Exercise |
Repeat word for word every line of the items from the very first line through the line containing "The House of Arts &", with both ends included.

[Stored items]
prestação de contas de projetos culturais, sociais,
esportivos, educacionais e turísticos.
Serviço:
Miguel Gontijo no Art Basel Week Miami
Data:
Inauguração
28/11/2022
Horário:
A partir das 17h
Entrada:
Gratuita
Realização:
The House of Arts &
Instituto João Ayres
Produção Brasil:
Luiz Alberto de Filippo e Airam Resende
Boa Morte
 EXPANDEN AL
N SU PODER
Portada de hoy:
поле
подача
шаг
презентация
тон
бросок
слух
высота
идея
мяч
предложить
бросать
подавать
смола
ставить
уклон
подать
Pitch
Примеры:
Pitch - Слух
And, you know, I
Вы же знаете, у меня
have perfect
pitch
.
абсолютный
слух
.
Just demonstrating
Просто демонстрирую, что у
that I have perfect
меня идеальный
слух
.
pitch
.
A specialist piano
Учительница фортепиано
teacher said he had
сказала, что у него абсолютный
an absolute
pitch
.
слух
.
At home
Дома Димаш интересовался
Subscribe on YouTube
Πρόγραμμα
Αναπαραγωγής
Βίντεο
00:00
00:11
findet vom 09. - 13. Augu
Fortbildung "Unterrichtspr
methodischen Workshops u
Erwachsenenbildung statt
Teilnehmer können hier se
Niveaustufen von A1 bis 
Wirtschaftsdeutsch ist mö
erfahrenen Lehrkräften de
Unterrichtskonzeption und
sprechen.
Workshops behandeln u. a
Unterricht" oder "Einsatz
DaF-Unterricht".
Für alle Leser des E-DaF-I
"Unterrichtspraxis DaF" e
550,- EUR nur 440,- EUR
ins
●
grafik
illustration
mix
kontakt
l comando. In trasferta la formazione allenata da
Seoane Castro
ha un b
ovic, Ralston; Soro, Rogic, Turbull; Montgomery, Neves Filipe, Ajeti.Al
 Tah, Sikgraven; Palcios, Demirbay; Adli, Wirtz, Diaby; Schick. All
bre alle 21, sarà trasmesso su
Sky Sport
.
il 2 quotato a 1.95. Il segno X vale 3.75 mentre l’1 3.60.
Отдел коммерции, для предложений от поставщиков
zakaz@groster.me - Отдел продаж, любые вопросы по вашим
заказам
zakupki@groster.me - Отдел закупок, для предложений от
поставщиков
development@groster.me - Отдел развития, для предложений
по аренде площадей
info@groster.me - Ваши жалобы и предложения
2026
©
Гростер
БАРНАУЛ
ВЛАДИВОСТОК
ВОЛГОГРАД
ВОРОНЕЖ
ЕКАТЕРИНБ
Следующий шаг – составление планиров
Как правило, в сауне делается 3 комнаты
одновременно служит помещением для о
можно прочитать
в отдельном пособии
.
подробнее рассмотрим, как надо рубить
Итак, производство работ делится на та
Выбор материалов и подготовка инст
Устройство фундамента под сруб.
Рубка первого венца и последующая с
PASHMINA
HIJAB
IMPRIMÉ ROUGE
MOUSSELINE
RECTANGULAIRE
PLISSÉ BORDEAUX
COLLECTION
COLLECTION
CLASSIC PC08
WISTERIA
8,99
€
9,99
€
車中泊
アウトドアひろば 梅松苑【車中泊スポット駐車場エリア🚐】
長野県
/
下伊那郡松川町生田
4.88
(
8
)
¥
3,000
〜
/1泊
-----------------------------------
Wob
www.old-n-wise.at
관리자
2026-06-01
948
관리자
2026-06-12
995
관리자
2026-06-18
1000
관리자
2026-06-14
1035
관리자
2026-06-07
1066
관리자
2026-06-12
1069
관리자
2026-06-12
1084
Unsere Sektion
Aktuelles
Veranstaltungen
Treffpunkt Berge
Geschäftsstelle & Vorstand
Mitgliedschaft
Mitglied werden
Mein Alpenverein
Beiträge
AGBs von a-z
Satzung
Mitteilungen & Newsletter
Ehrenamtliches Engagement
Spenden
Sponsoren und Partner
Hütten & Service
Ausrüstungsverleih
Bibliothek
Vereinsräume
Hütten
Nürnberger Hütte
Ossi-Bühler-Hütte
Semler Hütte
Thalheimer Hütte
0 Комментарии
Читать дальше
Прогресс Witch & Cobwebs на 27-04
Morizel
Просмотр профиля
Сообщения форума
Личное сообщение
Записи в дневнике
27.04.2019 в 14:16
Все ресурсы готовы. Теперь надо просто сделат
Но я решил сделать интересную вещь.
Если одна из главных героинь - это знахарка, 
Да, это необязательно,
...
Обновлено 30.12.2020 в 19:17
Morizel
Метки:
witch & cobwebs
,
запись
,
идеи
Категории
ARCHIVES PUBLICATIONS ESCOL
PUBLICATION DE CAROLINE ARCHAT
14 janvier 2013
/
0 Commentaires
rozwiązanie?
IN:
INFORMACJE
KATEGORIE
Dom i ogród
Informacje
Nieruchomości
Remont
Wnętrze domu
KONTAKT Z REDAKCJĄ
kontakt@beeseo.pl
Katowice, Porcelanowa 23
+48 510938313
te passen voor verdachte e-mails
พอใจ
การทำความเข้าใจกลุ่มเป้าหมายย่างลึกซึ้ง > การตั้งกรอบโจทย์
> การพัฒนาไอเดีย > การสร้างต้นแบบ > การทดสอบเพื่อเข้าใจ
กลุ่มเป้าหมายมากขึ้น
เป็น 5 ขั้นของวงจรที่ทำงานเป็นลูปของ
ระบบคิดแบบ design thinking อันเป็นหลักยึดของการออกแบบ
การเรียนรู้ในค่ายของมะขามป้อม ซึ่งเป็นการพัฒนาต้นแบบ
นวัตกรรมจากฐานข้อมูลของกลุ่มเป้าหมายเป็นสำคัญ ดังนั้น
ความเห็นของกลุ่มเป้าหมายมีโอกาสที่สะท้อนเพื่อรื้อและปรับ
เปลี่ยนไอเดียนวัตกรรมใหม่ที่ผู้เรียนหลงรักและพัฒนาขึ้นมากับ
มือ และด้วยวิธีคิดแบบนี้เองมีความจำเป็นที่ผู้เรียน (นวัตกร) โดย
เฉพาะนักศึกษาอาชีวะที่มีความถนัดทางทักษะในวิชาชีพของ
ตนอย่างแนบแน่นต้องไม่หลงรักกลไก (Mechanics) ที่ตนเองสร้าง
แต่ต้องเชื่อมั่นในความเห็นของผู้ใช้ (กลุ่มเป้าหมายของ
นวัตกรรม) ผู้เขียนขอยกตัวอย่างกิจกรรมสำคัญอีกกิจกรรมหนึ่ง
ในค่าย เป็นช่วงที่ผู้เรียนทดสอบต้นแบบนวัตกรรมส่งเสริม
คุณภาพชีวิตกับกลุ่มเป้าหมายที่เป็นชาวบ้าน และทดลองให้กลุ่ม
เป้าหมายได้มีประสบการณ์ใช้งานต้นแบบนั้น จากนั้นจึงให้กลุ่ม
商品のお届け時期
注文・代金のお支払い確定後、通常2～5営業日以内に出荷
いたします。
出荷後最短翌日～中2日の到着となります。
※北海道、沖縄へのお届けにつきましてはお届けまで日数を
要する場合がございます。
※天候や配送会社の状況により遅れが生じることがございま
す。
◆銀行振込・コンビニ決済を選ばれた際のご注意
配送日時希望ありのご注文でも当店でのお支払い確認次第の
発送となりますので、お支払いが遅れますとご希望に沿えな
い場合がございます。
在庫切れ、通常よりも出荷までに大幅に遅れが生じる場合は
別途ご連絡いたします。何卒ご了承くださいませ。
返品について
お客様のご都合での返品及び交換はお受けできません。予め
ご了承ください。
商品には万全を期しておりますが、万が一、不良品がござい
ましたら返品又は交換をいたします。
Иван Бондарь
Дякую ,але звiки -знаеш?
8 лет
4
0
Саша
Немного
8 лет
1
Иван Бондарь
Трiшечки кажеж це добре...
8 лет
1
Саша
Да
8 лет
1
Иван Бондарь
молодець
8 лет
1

Exercise solution |
prestação de contas de projetos culturais, sociais,
esportivos, educacionais e turísticos.
Serviço:
Miguel Gontijo no Art Basel Week Miami
Data:
Inauguração
28/11/2022
Horário:
A partir das 17h
Entrada:
Gratuita
Realização:
The House of Arts &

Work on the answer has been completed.